Menurutnya, banyak keluarga yang sebelumnya terdata sebagai miskin ekstrem, ternyata telah memiliki rumah permanen, kendaraan bermotor, bahkan mobil, mereka kami keluarkan dari kategori karena sudah tidak masuk kriteria. Hasilnya, angka kemiskinan ekstrem yang awalnya 2,48% pada 2021, turun menjadi 2,20% pada 2023. Bahkan per Maret 2024, menurut data BPS, tinggal 1,34%.
“Penurunan ini merupakan hasil kerja sama seluruh OPD. Setiap OPD memiliki tanggung jawab di masing-masing kecamatan untuk menyisir langsung warga yang benar-benar masuk dalam kategori miskin ekstrem,” jelasnya.
Menghadapi tahun 2025, Pemda Koltim telah mempersiapkan strategi lanjutan. Setelah rapat LPJMD tim dari berbagai OPD akan kembali menyisir data terbaru dan memverifikasi kembali warga yang masuk kategori miskin ekstrem.

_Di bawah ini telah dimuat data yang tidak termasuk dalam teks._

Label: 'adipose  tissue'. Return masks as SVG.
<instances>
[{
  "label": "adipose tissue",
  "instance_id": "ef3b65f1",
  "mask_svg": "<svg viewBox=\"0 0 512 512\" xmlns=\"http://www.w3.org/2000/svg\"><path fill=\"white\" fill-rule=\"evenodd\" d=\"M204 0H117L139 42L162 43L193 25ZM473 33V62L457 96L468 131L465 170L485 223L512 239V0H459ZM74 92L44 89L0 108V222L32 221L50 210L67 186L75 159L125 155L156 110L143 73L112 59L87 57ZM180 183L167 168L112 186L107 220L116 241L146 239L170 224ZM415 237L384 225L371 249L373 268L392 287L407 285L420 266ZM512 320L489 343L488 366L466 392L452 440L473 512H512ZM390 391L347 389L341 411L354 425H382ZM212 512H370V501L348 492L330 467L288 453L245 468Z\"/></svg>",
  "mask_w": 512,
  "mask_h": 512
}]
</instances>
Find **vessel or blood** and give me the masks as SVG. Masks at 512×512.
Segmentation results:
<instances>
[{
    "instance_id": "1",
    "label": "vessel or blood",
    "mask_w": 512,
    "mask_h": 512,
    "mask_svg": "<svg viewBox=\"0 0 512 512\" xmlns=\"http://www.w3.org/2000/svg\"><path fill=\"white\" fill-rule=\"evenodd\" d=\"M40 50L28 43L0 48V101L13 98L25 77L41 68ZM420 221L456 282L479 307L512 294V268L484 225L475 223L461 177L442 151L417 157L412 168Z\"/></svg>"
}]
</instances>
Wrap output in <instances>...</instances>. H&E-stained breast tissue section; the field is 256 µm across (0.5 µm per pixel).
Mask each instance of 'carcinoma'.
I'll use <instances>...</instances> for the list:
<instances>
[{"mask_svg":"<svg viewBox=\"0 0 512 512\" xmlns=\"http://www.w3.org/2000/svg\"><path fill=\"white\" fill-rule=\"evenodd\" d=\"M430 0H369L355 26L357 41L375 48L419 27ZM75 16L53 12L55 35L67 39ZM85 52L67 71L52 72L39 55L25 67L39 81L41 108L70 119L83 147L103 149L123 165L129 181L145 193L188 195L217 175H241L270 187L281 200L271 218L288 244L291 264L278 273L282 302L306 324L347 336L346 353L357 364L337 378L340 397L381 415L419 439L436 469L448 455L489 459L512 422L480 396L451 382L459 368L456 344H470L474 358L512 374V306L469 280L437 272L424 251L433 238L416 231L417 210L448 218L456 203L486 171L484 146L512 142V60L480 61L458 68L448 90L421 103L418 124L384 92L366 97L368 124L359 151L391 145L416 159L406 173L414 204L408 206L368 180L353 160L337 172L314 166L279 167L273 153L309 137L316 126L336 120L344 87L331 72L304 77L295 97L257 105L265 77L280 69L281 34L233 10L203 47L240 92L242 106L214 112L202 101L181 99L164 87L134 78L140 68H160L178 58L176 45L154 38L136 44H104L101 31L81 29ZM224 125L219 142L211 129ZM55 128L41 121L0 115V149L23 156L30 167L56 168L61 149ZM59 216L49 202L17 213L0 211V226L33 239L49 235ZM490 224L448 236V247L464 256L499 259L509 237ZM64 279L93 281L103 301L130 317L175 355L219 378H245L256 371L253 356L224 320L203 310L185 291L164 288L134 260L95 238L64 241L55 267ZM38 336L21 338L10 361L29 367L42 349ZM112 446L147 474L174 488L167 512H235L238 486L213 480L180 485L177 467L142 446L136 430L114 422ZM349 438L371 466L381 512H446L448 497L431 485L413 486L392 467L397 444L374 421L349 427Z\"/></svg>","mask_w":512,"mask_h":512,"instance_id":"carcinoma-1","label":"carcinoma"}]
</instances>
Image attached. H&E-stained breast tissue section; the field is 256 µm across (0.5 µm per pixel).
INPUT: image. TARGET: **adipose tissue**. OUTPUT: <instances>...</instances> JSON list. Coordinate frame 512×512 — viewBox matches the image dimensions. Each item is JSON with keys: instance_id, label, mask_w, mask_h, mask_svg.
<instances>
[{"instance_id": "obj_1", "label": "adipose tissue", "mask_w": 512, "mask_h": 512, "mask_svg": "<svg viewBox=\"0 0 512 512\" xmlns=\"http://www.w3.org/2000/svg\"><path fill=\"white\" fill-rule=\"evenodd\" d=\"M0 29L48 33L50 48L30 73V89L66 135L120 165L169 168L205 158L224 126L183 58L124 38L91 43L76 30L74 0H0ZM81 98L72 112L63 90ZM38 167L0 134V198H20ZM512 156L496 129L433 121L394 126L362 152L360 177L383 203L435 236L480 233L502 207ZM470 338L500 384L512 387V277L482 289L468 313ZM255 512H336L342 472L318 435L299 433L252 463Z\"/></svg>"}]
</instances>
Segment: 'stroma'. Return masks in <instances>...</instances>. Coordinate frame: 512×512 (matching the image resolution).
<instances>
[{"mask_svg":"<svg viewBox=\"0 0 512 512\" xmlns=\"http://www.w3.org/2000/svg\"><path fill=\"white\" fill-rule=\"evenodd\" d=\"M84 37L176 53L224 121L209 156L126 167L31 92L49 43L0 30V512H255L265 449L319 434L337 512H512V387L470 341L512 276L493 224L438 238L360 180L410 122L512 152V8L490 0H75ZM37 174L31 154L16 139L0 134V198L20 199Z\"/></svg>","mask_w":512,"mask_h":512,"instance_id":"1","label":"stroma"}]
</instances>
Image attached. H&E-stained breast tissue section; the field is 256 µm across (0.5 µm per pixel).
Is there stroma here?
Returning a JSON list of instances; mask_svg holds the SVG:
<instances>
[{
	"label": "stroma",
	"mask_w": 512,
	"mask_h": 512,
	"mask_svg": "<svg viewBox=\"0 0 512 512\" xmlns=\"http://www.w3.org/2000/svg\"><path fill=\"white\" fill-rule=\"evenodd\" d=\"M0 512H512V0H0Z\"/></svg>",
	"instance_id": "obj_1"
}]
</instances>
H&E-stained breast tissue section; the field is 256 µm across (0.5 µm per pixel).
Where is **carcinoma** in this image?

“Bisa saja warga yang sebelumnya masuk dalam data, kini sudah bekerja dan punya penghasilan. Maka mereka akan kami keluarkan dari daftar. Target kita adalah 0%. Jika belum bisa nol, setidaknya turun lagi dari 1,18% menjadi di bawah 1%, bahkan kalau bisa 0,9%. Itu sudah luar biasa,” Ucapnya optimistis
Strategi penyisiran ini dibagi ke seluruh OPD dengan penugasan wilayah masing-masing. Misalnya, Bappeda bertanggung jawab di Kecamatan Loea, sementara Dinas Ketahanan Pangan menyisir Kecamatan Aere. Upaya ini dilakukan agar tidak ada data yang terlewat dan seluruh keluarga benar-benar terverifikasi.
Dalam pelaksanaan program, Bappeda bekerja sama tidak hanya dengan OPD, tetapi juga menggandeng seluruh unsur Forkopimda, para camat, Danramil, Kapolsek, Babinsa, BUMD, serta pelaku dunia usaha seperti BRI, BPD, BNI, Indomaret, Yamaha, dan Honda guna untuk mendukung pemenuhan kebutuhan pokok warga miskin ekstrem.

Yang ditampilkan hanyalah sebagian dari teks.